Friday, May 9, 2008

Copyright Laws or Waiting for Divine Intervention

I continue to become more and more aware of how little we know about copyright laws in education. Just for fun, walk through your school and try to find the person who really knows the laws. Yet we expect our kids to follow these laws. I think in many ways we are waiting for divine intervention.

If our staff doesn't understand the laws, then they are clearly not teaching them to kids. How exactly do think they are learning these laws. Here is another assignment. Now that you have found out that no one in your building can explain the laws to you, go locate a binder or a weblink or something connected to your school that explains it all. Good luck. Don't forget your magnifying glass and Sherlock Holmes hat.

We need to do a better job of educating ourselves and our kids on copyright laws. Just for fun, here is a short list of things you definitely can NOT do:

Your kids can not go to and download songs to embed in their movies.

They can not add photos from the Internet to put into their presentations without citing their sources appropriately. And no friends, Google is not a source.

TEACHERS can NOT make multiple copies of CD's to share with their grade level, even if it is for educational use.

As we rewrite our Acceptable Use Policy for the fall and go into curriculum review next year, expect to hear a lot more about this issue. And expect to see a lot of visibility for it (read: weblinks, posters, lesson plans, etc...) If you have any other good ideas on how to communicate appropriate use and copyright laws to staff, students, and parents, let me know. Thanks.

In the meantime, here are a couple good websites with info on copyright laws. 

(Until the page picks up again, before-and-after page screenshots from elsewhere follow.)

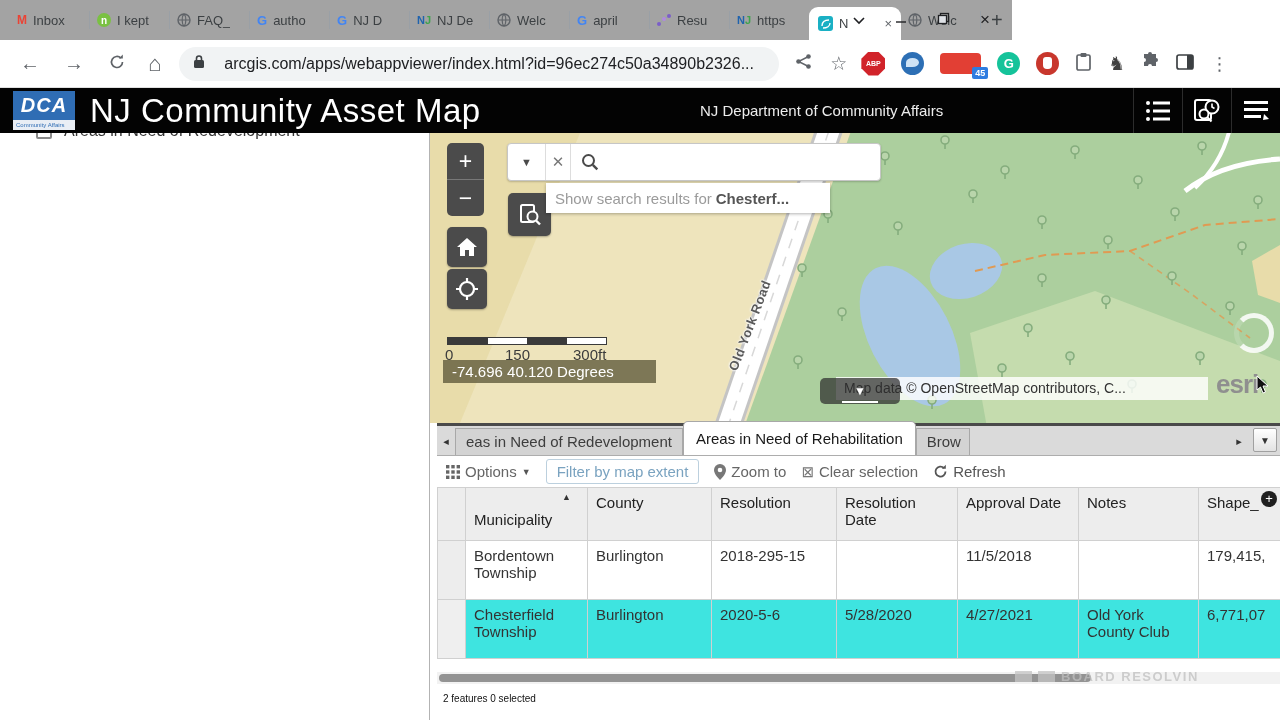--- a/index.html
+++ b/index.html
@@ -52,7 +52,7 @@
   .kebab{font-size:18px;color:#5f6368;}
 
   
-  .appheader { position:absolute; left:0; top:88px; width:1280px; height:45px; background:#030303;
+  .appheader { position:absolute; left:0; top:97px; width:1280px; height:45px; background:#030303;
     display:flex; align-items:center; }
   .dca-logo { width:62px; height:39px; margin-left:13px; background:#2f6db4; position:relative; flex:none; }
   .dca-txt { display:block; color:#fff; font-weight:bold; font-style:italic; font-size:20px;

  1. I am glad to hear that teaching everyone about copyright laws will be a part of next year's focus. A lot of us could use could use some lessons in how we can and can't use materials.

    I am delighted that you used the exact phrase "Google is not a source!" At the beginning of the year I gave the "Google is not a source" speech to my classes and by now most of my students can recite the phrase, but it was a long process to teach them how to understand what a search engine is and when they have moved from one site to another. They will be excited to know that Mr. Zukor believes that "Google is not a source" too.

  2. Seems that we're not the only ones looking at AUPs these days.

    Don't forget, too, that this is an area that your Media Specialists can be helpful in developing. We don't necessarily have the answers, but we've been asking the copyright questions all along!

  3. @jsamec-

    I have been looking over Warlick's wiki also. Lots of good resources.

    I agree that media specialists are an important part of this. I would like to get input from all of you. I am sure I will be contacting you with lots of questions as we move forward.


    Thanks for your work debunking the "Google is a source" myth.

    I especially agree with your second sentence,
    "A lot of us could use could use some lessons in how we can and can’t use materials."

    I think this process is as much about educating our staff as it is about educating our students. It's going to be a long road!